Question

Consider \[f(x) = {x^3} + a{x^2} + bx + c,\forall x \ge 0\], where parameters a, b, c are chosen respectively by throwing a dice three times. Then the probability that f(x) is an increasing function is .

Answer 1

Hint: If the derivative \[f'(x)\] of a continuous function \[f(x)\] satisfies \[f'(x) > 0\] on an open interval \[(a,b)\] , then \[f(x)\] is increasing on \[(a,b)\] . However, a function may increase on an interval without having a derivative defined at all points. For example, the function \[{x^{\dfrac{1}{3}}}\] is increasing everywhere, including the origin \[x = 0\] , despite the fact that the derivative is not defined at that point.

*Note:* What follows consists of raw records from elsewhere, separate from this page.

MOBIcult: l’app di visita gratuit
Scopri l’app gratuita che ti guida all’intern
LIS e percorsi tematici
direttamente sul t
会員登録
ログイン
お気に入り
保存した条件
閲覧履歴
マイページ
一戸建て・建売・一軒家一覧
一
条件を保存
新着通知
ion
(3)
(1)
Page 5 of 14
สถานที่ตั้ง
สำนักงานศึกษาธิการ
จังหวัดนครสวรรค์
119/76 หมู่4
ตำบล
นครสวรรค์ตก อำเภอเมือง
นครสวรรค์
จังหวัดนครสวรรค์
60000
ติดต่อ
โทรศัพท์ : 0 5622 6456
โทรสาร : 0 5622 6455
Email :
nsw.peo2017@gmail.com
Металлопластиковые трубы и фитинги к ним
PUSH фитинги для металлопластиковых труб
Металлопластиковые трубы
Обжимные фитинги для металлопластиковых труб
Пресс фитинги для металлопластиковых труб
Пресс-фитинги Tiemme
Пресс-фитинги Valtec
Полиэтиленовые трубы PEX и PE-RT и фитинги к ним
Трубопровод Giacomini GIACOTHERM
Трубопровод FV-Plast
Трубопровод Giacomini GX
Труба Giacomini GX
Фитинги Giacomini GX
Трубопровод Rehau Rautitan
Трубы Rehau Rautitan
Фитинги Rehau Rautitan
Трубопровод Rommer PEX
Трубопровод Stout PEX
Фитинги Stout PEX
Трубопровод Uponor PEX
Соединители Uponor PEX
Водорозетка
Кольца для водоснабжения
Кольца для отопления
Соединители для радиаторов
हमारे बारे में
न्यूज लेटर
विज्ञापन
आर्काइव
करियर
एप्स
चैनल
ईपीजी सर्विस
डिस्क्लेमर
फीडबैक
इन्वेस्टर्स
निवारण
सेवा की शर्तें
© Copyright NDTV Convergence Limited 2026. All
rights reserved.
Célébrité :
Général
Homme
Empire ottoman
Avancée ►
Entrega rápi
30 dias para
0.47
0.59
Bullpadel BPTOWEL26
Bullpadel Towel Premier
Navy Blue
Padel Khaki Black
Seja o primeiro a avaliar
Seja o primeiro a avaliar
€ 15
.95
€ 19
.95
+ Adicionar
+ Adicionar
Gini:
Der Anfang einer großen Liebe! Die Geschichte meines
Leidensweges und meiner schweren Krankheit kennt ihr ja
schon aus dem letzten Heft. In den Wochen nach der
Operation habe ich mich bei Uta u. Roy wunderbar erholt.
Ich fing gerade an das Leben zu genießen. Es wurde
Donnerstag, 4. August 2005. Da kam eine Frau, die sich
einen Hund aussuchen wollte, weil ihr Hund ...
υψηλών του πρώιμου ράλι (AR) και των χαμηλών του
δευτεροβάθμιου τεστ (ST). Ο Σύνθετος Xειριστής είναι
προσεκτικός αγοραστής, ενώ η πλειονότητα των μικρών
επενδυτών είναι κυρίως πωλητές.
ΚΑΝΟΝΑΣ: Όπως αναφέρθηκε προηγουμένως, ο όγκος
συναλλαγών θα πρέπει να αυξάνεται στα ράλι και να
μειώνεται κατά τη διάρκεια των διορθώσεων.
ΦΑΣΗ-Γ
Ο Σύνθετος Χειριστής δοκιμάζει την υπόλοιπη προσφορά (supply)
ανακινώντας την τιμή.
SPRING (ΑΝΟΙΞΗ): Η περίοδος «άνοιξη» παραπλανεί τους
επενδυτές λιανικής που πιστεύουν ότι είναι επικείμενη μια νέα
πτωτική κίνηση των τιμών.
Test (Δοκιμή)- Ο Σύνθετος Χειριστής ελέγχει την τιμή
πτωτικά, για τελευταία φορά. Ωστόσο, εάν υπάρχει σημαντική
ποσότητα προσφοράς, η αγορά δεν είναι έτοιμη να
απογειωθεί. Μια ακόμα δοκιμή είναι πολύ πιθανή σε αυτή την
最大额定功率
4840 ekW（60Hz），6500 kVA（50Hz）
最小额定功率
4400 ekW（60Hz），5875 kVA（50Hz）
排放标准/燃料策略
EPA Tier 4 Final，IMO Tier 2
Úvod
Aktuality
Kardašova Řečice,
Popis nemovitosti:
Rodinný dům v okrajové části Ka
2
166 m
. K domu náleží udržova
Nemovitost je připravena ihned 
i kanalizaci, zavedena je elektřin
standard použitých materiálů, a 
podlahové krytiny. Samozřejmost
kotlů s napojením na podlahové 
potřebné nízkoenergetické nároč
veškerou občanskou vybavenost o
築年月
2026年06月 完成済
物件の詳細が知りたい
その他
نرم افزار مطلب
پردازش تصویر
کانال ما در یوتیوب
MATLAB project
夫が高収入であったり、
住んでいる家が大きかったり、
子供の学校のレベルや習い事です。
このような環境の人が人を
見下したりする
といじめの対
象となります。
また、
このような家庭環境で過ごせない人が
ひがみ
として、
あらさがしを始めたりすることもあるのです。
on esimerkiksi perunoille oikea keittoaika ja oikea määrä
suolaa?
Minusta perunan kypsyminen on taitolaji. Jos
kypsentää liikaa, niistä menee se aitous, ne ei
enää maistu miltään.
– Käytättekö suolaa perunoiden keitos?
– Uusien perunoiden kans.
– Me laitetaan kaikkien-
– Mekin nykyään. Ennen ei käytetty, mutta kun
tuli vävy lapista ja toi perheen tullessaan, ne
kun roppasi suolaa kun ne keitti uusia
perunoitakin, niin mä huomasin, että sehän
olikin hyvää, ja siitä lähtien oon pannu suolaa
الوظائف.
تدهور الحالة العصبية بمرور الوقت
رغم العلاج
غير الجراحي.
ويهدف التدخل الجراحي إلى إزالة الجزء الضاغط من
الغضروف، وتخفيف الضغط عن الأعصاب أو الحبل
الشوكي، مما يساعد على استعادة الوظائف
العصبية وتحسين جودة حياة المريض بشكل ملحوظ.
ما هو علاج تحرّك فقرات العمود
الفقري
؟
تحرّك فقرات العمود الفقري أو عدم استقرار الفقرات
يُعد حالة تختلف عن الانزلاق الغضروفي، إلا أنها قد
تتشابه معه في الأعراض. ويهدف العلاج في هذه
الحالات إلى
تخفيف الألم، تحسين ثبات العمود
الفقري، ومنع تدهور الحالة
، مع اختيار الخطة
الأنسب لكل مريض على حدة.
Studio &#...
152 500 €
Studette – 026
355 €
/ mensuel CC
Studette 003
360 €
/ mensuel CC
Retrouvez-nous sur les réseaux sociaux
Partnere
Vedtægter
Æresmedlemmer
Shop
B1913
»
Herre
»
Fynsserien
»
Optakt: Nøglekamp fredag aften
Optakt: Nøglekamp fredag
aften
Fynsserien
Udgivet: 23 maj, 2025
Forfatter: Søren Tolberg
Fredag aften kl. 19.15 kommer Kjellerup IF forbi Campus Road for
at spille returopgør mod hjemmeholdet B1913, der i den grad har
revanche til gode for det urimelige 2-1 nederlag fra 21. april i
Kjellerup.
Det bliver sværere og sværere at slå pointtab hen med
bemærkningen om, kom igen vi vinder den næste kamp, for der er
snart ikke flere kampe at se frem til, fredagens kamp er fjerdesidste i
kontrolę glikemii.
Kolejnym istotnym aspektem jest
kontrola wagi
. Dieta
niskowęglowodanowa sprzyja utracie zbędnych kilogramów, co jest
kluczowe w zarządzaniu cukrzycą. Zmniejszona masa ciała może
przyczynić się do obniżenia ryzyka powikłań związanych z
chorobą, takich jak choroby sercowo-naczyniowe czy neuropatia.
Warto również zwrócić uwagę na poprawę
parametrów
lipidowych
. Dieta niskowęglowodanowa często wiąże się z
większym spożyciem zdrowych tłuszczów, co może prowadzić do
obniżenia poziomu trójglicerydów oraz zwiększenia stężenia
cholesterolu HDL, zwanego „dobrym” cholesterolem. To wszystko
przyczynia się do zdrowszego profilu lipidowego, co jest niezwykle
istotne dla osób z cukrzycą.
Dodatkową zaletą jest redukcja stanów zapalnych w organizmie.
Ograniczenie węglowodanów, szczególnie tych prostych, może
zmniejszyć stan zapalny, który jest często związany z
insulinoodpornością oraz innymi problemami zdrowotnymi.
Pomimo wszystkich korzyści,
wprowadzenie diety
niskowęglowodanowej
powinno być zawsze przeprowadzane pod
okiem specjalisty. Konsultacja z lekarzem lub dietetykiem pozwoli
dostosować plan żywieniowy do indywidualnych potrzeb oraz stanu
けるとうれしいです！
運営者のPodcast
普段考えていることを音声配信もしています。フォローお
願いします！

Complete step by step answer:
We are given that the terms a, b, c are chosen by throwing a dice simultaneously now we know that the numbers may appear in a dice are 1, 2, 3, 4, 5, 6
Which means that all the numbers are positive thus the domain for a,b,c is \[\{ 1,2,3,4,5,6\} \]
Now If we try to find the derivative of \[f(x) = {x^3} + a{x^2} + bx + c\]
We will get \[f'(x) = 3{x^2} + 2ax + b\]
Which clearly means that \[f'(x) > 0,\forall x \ge 0\] because a and b both are positive quantity and for x to be the least that is when x is equal to 0 then also we will have \[f'(0) = b\]
And if \[x \ge 1\] we will always have a positive quantity
Thus we can say that the function \[f(x)\] is always increasing
Hence the probability is 1.

Note:
Probability is simply how likely something is to happen. Whenever we're unsure about the outcome of an event, we can talk about the probabilities of certain outcomes—how likely they are. It can have values from 0 to 1, 0 if and only if there's no chance of an event to occur and 1 if it is sure that the event will occur.